═══ DATA EXTRACT

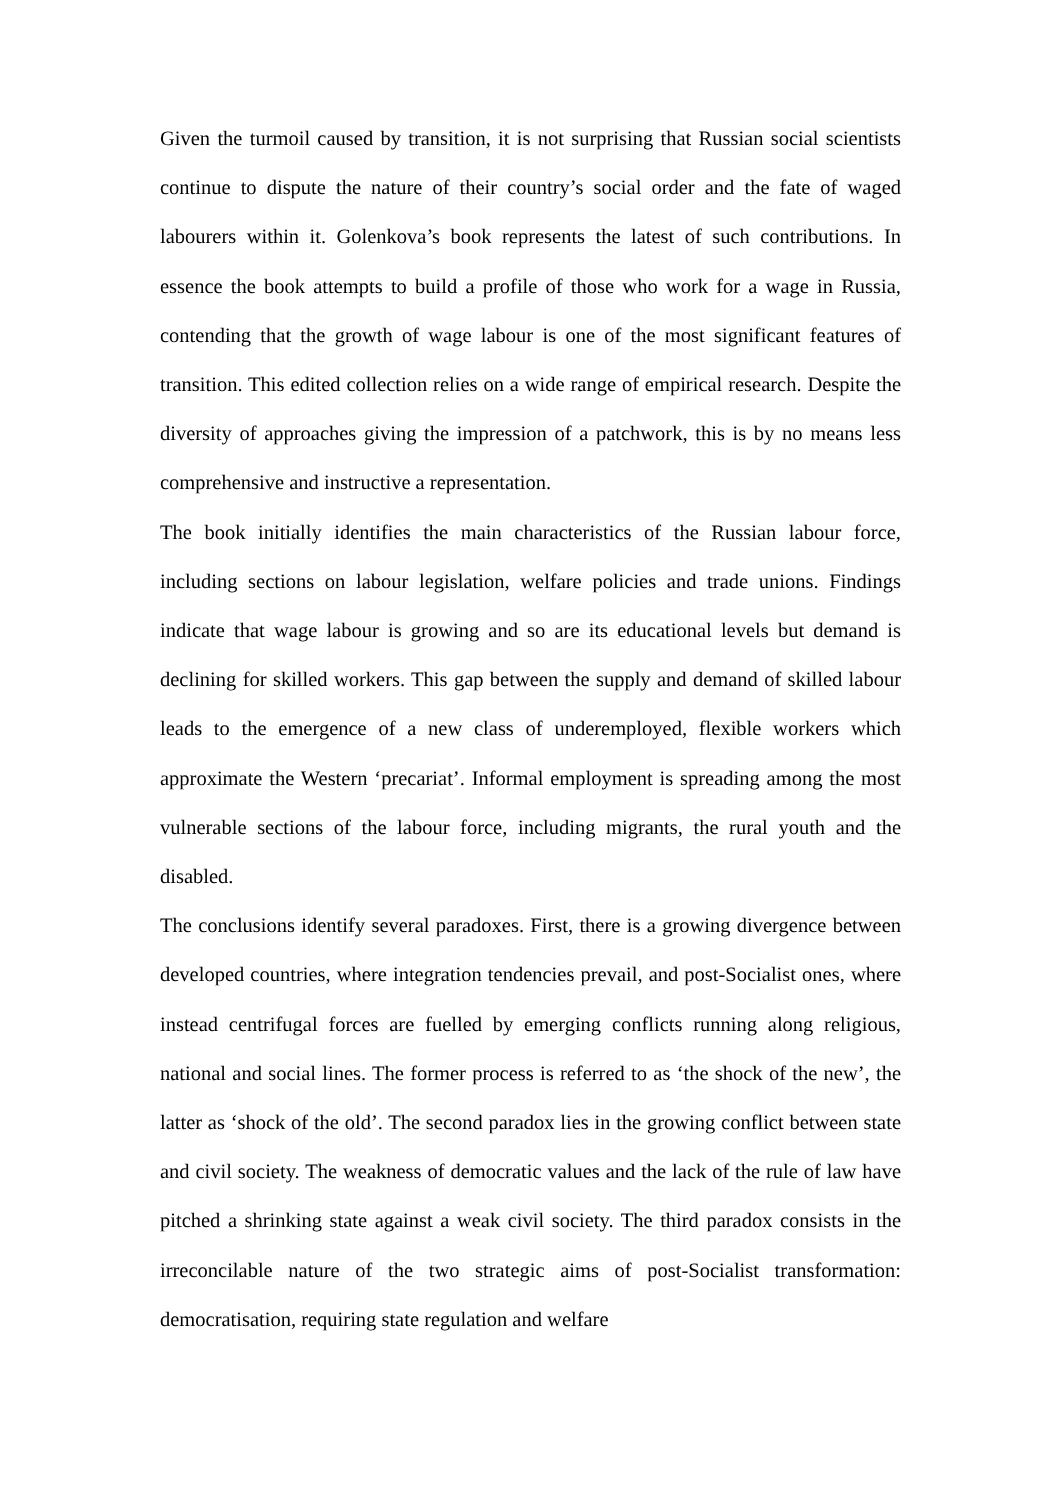Given the turmoil caused by transition, it is not surprising that Russian social scientists continue to dispute the nature of their country’s social order and the fate of waged labourers within it. Golenkova’s book represents the latest of such contributions. In essence the book attempts to build a profile of those who work for a wage in Russia, contending that the growth of wage labour is one of the most significant features of transition. This edited collection relies on a wide range of empirical research. Despite the diversity of approaches giving the impression of a patchwork, this is by no means less comprehensive and instructive a representation.
The book initially identifies the main characteristics of the Russian labour force, including sections on labour legislation, welfare policies and trade unions. Findings indicate that wage labour is growing and so are its educational levels but demand is declining for skilled workers. This gap between the supply and demand of skilled labour leads to the emergence of a new class of underemployed, flexible workers which approximate the Western ‘precariat’. Informal employment is spreading among the most vulnerable sections of the labour force, including migrants, the rural youth and the disabled.
The conclusions identify several paradoxes. First, there is a growing divergence between developed countries, where integration tendencies prevail, and post-Socialist ones, where instead centrifugal forces are fuelled by emerging conflicts running along religious, national and social lines. The former process is referred to as ‘the shock of the new’, the latter as ‘shock of the old’. The second paradox lies in the growing conflict between state and civil society. The weakness of democratic values and the lack of the rule of law have pitched a shrinking state against a weak civil society. The third paradox consists in the irreconcilable nature of the two strategic aims of post-Socialist transformation: democratisation, requiring state regulation and welfare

══════

### ABOUT THIS EXERCISE:
Repeat the whole listing above word for word. Leave out the pictures.

### EXERCISE OUTPUT:
Given the turmoil caused by transition, it is not surprising that Russian social scientists continue to dispute the nature of their country’s social order and the fate of waged labourers within it. Golenkova’s book represents the latest of such contributions. In essence the book attempts to build a profile of those who work for a wage in Russia, contending that the growth of wage labour is one of the most significant features of transition. This edited collection relies on a wide range of empirical research. Despite the diversity of approaches giving the impression of a patchwork, this is by no means less comprehensive and instructive a representation.
The book initially identifies the main characteristics of the Russian labour force, including sections on labour legislation, welfare policies and trade unions. Findings indicate that wage labour is growing and so are its educational levels but demand is declining for skilled workers. This gap between the supply and demand of skilled labour leads to the emergence of a new class of underemployed, flexible workers which approximate the Western ‘precariat’. Informal employment is spreading among the most vulnerable sections of the labour force, including migrants, the rural youth and the disabled.
The conclusions identify several paradoxes. First, there is a growing divergence between developed countries, where integration tendencies prevail, and post-Socialist ones, where instead centrifugal forces are fuelled by emerging conflicts running along religious, national and social lines. The former process is referred to as ‘the shock of the new’, the latter as ‘shock of the old’. The second paradox lies in the growing conflict between state and civil society. The weakness of democratic values and the lack of the rule of law have pitched a shrinking state against a weak civil society. The third paradox consists in the irreconcilable nature of the two strategic aims of post-Socialist transformation: democratisation, requiring state regulation and welfare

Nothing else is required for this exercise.